[Exercise data — start]

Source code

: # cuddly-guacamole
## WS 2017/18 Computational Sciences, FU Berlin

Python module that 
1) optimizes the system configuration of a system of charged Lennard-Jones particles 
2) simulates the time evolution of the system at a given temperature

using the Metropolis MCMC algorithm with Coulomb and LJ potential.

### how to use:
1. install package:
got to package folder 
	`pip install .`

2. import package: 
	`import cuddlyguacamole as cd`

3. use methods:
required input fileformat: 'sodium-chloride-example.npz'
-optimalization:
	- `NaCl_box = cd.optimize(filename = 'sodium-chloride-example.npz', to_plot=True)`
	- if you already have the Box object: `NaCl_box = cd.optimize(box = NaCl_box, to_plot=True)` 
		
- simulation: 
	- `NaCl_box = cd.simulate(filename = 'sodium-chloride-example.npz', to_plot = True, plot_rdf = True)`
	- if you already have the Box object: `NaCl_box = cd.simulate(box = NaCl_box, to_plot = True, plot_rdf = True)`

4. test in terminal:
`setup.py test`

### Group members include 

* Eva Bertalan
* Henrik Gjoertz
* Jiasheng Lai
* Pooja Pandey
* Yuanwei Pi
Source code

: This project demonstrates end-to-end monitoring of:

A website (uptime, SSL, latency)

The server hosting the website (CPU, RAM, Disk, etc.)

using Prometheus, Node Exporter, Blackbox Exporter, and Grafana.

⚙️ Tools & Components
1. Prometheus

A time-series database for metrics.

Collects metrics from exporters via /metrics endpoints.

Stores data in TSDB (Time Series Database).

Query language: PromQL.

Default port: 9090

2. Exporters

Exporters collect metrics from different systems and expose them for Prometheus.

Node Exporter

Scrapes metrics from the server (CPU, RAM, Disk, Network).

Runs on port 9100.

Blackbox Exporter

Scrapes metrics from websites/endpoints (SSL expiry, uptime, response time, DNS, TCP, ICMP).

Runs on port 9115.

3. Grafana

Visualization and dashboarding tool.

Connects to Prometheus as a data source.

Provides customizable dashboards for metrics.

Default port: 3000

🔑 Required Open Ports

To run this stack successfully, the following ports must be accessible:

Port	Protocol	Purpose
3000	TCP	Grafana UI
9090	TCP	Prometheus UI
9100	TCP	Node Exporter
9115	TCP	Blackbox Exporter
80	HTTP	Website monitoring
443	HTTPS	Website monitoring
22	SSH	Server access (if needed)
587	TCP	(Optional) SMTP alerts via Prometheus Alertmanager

[Exercise data — finish]
[Exercise data — start]

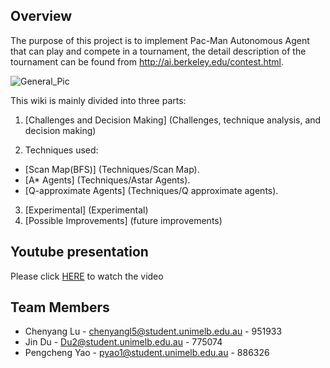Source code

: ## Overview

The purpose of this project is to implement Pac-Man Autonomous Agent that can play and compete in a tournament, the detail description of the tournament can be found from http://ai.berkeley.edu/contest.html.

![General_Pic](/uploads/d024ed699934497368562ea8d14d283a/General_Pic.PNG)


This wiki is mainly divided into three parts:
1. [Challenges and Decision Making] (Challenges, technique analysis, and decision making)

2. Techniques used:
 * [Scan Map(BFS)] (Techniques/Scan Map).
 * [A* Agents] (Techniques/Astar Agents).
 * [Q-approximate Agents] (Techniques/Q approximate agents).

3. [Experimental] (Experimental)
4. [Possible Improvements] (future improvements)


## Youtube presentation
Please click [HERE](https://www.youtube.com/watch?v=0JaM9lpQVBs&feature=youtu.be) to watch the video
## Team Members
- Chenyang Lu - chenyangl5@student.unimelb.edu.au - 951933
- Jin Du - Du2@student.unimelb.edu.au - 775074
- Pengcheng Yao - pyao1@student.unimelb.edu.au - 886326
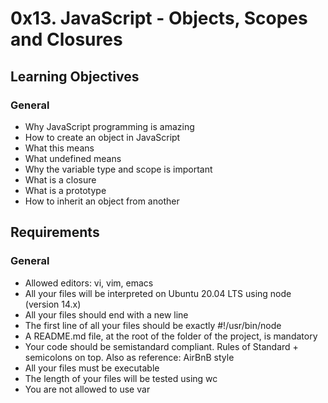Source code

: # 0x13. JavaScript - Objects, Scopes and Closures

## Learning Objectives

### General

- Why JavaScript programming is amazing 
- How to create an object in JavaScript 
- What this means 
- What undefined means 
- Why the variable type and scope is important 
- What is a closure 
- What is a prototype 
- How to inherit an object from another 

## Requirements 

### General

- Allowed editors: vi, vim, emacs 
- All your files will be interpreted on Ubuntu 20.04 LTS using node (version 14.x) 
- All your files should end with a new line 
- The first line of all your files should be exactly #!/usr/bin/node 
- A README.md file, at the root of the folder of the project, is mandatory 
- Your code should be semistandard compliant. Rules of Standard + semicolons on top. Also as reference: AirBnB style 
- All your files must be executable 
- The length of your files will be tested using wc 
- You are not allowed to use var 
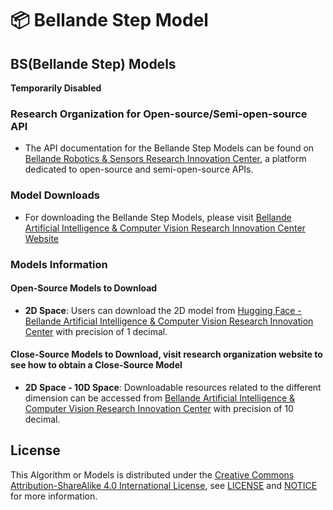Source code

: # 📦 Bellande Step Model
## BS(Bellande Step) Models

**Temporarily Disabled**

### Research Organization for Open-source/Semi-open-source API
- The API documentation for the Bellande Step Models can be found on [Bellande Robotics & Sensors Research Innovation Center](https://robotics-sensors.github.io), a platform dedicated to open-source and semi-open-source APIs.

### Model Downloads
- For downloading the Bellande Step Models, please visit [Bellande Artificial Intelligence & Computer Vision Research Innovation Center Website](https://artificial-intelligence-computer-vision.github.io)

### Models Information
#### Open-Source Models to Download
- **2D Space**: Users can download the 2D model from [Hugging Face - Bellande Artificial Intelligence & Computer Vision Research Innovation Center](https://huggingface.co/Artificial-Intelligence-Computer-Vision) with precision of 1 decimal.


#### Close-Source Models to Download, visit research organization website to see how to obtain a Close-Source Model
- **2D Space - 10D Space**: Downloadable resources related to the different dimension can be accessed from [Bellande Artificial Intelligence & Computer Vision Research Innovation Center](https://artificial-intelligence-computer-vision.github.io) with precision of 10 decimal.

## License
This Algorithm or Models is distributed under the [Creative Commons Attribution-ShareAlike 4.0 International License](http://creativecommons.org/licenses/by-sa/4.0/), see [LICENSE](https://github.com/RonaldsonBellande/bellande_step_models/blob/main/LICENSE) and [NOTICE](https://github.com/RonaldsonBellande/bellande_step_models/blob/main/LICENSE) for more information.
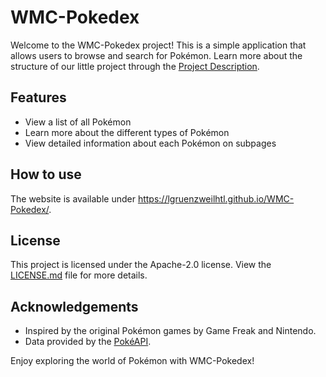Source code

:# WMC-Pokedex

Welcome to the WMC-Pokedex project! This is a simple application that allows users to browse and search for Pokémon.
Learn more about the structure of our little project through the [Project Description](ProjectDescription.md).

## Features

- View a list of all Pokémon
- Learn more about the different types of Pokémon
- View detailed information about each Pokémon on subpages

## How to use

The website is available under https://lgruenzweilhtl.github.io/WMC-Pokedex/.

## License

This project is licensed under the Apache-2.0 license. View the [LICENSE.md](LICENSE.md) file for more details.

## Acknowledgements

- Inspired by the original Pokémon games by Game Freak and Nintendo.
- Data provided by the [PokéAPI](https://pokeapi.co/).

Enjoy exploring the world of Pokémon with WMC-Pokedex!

[Exercise data — finish]

Work required — For each line above that holds the string "student", provide a copy of that line.

Answer to this task —
- Chenyang Lu - chenyangl5@student.unimelb.edu.au - 951933
- Jin Du - Du2@student.unimelb.edu.au - 775074
- Pengcheng Yao - pyao1@student.unimelb.edu.au - 886326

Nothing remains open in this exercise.